The beauty of many old churches (particularly cathedrals, basilicas, etc.) is in their architecture as well as in their religious art, whether it is the many large frescoes or the exquisite stained glass windows that adorn them. The late (1885-1973) Italian-Canadian artist and stained glass master Guido Nincheri has enjoyed a recent resurgence of interest, thanks to his grandson Roger Bocchini Nincheri who has been tirelessly photographing and cataloging his grandfather’s hundreds of existing works. (See the 2011 article “Saving Works of God” in the National Post for more on this)Now, Montreal’s Véhicule Press has released Mélanie Grondin’s The Art and Passion of Guido Nincheri which will serve to promote Mr. Nincheri to an even wider audience; particularly those not fortunate enough to live near any of his many existing works (which are in all the Canadian provinces except Manitoba and can be found in six eastern states in the U.S.) Ms. Grondin has included a complete list of these works in the back of the book as a guide for those who wish to view them for themselves. Here in New Brunswick, we are favoured with an abundance of his decorations, murals and stained glass work from Edmunston to Black’s Harbour. Right here in Miramichi, both St. Mary’s Roman Catholic Church in Newcastle (4 stained glass windows) and St. Michael’s Basilica in Chatham (2 stained glass windows) boast his beautiful productions.

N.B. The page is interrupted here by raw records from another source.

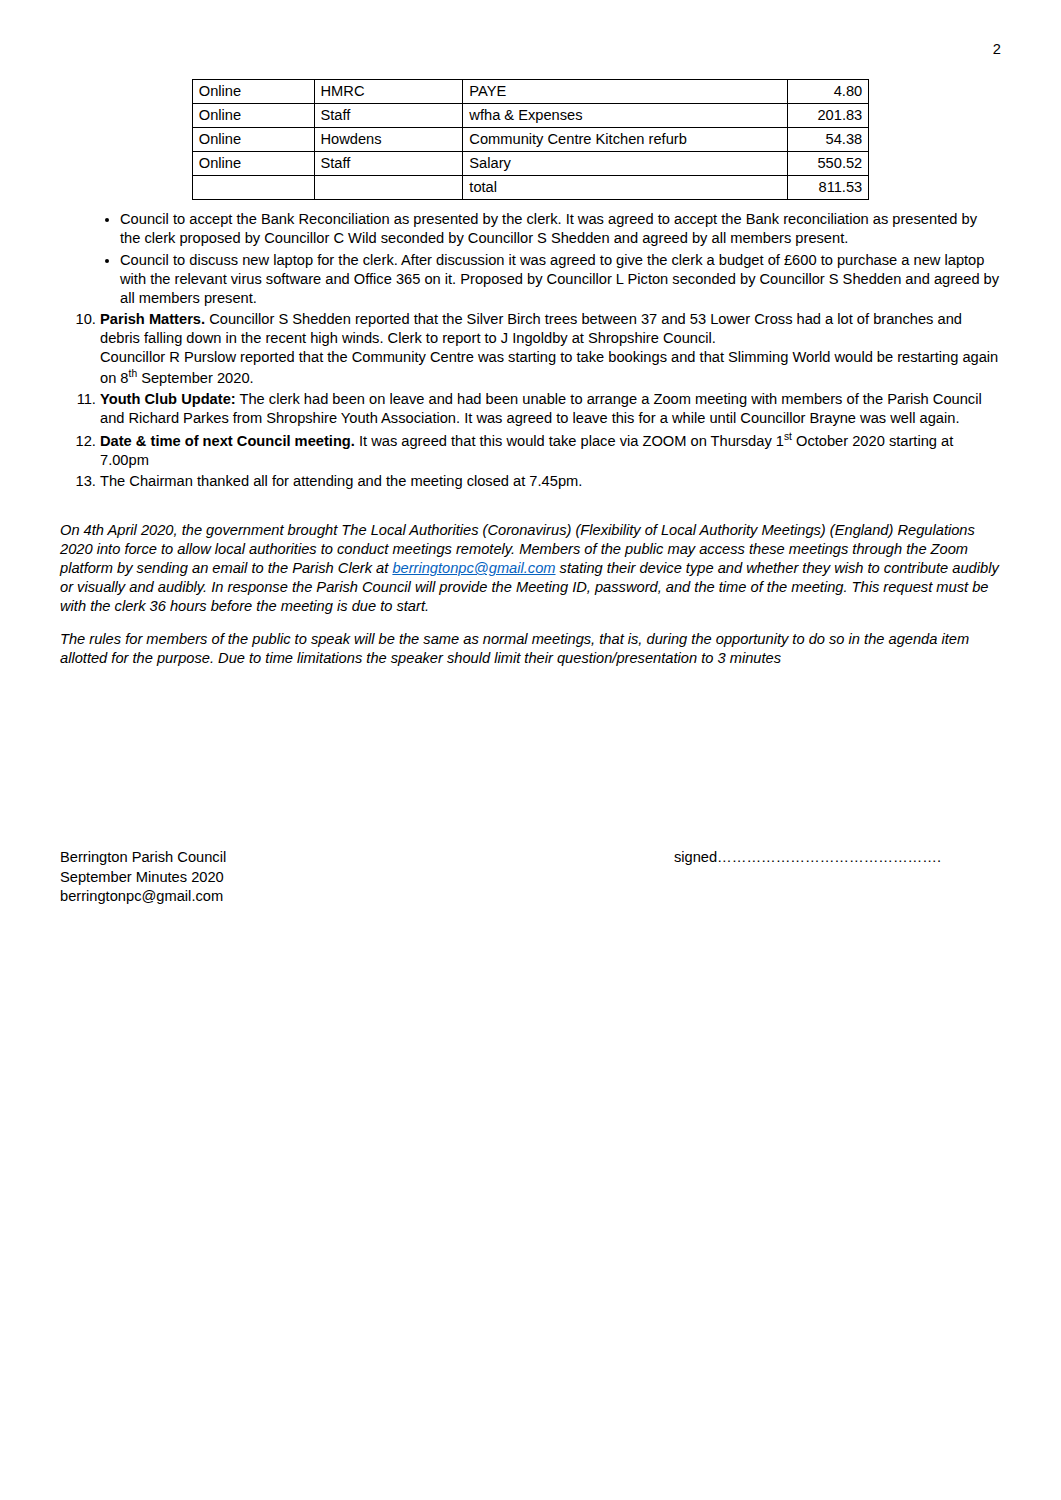2
| Online | HMRC | PAYE | 4.80 |
| Online | Staff | wfha & Expenses | 201.83 |
| Online | Howdens | Community Centre Kitchen refurb | 54.38 |
| Online | Staff | Salary | 550.52 |
| | | total | 811.53 |
Council to accept the Bank Reconciliation as presented by the clerk. It was agreed to accept the Bank reconciliation as presented by the clerk proposed by Councillor C Wild seconded by Councillor S Shedden and agreed by all members present.
Council to discuss new laptop for the clerk. After discussion it was agreed to give the clerk a budget of £600 to purchase a new laptop with the relevant virus software and Office 365 on it. Proposed by Councillor L Picton seconded by Councillor S Shedden and agreed by all members present.
Parish Matters. Councillor S Shedden reported that the Silver Birch trees between 37 and 53 Lower Cross had a lot of branches and debris falling down in the recent high winds. Clerk to report to J Ingoldby at Shropshire Council.
Councillor R Purslow reported that the Community Centre was starting to take bookings and that Slimming World would be restarting again on 8th September 2020.
Youth Club Update: The clerk had been on leave and had been unable to arrange a Zoom meeting with members of the Parish Council and Richard Parkes from Shropshire Youth Association. It was agreed to leave this for a while until Councillor Brayne was well again.
Date & time of next Council meeting. It was agreed that this would take place via ZOOM on Thursday 1st October 2020 starting at 7.00pm
The Chairman thanked all for attending and the meeting closed at 7.45pm.
On 4th April 2020, the government brought The Local Authorities (Coronavirus) (Flexibility of Local Authority Meetings) (England) Regulations 2020 into force to allow local authorities to conduct meetings remotely. Members of the public may access these meetings through the Zoom platform by sending an email to the Parish Clerk at berringtonpc@gmail.com stating their device type and whether they wish to contribute audibly or visually and audibly. In response the Parish Council will provide the Meeting ID, password, and the time of the meeting. This request must be with the clerk 36 hours before the meeting is due to start.
The rules for members of the public to speak will be the same as normal meetings, that is, during the opportunity to do so in the agenda item allotted for the purpose. Due to time limitations the speaker should limit their question/presentation to 3 minutes
Berrington Parish Council
September Minutes 2020
berringtonpc@gmail.com
signed……………………………………….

Here is a sample of those in St. Mary’s Roman Catholic Church:
Ms. Grondin’s book is exceptional not only because it is the first full-length book dealing with the man and his works, but it excels at explaining the various styles and media Mr. Nincheri worked with which was very helpful for this reader to understand. An examination of his life, both in Italy, but primarily in Canada and the U.S. helps us to understand this “being that was warm, devoted, calm and respectful.”
However, life did not always treat him kindly. Despite living to the age of 87, he was never in good health, and spending time painting frescoes and murals in cold, drafty cathedrals (sometimes while laying on his painful spine) took its toll. During the Second World War, he was even unjustly incarcerated (for being a fascist) in an internment camp in Petawawa Ontario for he once, against his wishes, asked include an image of Mussolini in one of his frescoes in the Madonna della Difesa church in Montreal (which is a National Historic Site).
Ms. Grondin’s interest in Nincheri began when she became friends with the artist’s great-granddaughter Tracy Bocchini Nincheri, daughter of the aforementioned Roger Bocchini Nincheri. She was “hooked” when she visited his studio and saw a completed stained glass work up close, rather than mounted on a distant wall:
“Although I can’t truthfully say that I was filled with religious devotion, I did get a sense of how beautiful religious images can arouse piety. Certainly, something in me did stir: admiration and a sense of peace brought about by looking at a beautiful, balanced, perfect artistic creation – a sense that there is much that is right in the world in the face of such a magnificent work of art. I was hooked! I new I had to learn more about Guido Nincheri and his art.”
Ms. Grondin’s book is beautifully composed and packaged by Véhicule Press from the gatefold cover to the two full-colour inserts and many black and white photographs of the man, his studio, his employees and his family. Printed on quality paper stock and using highly legible Minion and Perpetua typesets, The Art and Passion of Guido Nincheri has found a permanent home on my bookshelf, alongside other books pertaining to art. I rated it 5 stars at Goodreads, and I am putting it on my 2018 long list for a “Very Best!” Book Award in the Non-Fiction category.